Provided passage:
☆ ☆ ☆ ☆ ☆
Mailing List Archive: Adding vs multiplicating scores when implementing "recency"

Adding vs multiplicating scores when implementing "recency"

Sep 16, 2021, 8:40 AM

Post #1 of 5 (551 views)

On March I've asked a question here that go no answers at all. As it
still something that I'd very much like to know I'll ask again.

To implement "recency" into a search you would add a boolean clause with
a LongPoint.newDistanceFeatureQuery(), right? But that's additive,
meaning that this recency will impact different for searches with
different number of terms, right? With more terms the recency component
contribution to score will be more and more "diluted". However... I only
see examples using this way of doing, and I would need to do something
weird to implement a multiplicative change of the score... Am I missing
something?

Thanks!

---------------------------------------------------------------------
To unsubscribe, e-mail: java-user-unsubscribe@lucene.apache.org
For additional commands, e-mail: java-user-help@lucene.apache.org

Re: Adding vs multiplicating scores when implementing "recency" [ In reply to ]

jpountz at gmail

Sep 16, 2021, 9:41 AM

Post #2 of 5 (551 views)

Permalink

Hello,

You are correct that the contribution would be additive in that case. We
don't provide an easy way to make the contribution multiplicative.

There is some debate about what is the best way to combine BM25 scores with
query-independent features, though in the discussions I've seen
contributions were summed up and the debate was more about whether they
should be normalized or not.
☆ ☆ ☆ ☆ ☆
Exercise aim: In the mailing-list thread on implementing recency, which query does the first post say you would add as a boolean clause to build recency into a search?

Records provided:
☆ ☆ ☆ ☆ ☆
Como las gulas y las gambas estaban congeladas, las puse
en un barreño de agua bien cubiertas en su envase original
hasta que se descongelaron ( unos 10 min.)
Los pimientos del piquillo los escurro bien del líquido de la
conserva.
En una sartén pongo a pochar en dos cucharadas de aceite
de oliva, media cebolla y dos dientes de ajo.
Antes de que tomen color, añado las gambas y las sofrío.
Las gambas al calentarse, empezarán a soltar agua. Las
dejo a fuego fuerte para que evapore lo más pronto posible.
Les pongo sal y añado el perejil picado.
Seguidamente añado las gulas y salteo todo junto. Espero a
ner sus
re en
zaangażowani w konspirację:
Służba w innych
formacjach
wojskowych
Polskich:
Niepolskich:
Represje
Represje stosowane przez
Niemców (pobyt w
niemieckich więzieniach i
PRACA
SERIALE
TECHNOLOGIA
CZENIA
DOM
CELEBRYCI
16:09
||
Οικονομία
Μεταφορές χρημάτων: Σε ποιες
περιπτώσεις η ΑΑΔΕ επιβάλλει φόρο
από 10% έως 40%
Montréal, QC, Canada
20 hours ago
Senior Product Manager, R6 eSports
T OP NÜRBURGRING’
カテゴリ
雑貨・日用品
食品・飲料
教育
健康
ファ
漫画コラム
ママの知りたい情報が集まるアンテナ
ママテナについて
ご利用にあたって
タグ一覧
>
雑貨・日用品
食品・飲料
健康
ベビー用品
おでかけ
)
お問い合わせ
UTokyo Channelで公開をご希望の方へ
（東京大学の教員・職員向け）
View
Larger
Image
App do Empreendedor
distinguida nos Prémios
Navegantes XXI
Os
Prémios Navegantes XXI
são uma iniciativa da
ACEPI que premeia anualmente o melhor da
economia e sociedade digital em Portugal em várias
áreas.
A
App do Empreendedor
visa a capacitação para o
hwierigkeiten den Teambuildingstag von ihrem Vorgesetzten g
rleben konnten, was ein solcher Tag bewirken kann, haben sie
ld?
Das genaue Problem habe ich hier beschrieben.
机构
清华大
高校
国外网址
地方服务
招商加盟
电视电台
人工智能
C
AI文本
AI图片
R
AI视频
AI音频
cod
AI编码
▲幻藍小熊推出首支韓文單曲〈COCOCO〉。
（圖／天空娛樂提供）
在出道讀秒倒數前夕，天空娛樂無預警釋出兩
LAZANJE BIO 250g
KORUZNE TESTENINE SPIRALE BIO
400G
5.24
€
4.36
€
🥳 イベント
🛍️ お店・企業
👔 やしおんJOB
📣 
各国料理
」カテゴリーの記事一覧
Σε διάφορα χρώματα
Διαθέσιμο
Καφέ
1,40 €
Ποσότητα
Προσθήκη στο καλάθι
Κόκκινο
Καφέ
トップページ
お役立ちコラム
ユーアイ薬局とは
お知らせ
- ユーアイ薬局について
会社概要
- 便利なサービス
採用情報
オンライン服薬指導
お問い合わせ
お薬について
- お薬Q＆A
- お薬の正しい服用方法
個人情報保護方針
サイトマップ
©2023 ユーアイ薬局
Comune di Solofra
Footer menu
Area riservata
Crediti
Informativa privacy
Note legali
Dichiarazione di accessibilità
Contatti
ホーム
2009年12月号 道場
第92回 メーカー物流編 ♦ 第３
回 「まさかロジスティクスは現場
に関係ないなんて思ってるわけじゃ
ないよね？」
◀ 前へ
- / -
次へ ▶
☆ ☆ ☆ ☆ ☆
Result of the exercise: LongPoint.newDistanceFeatureQuery()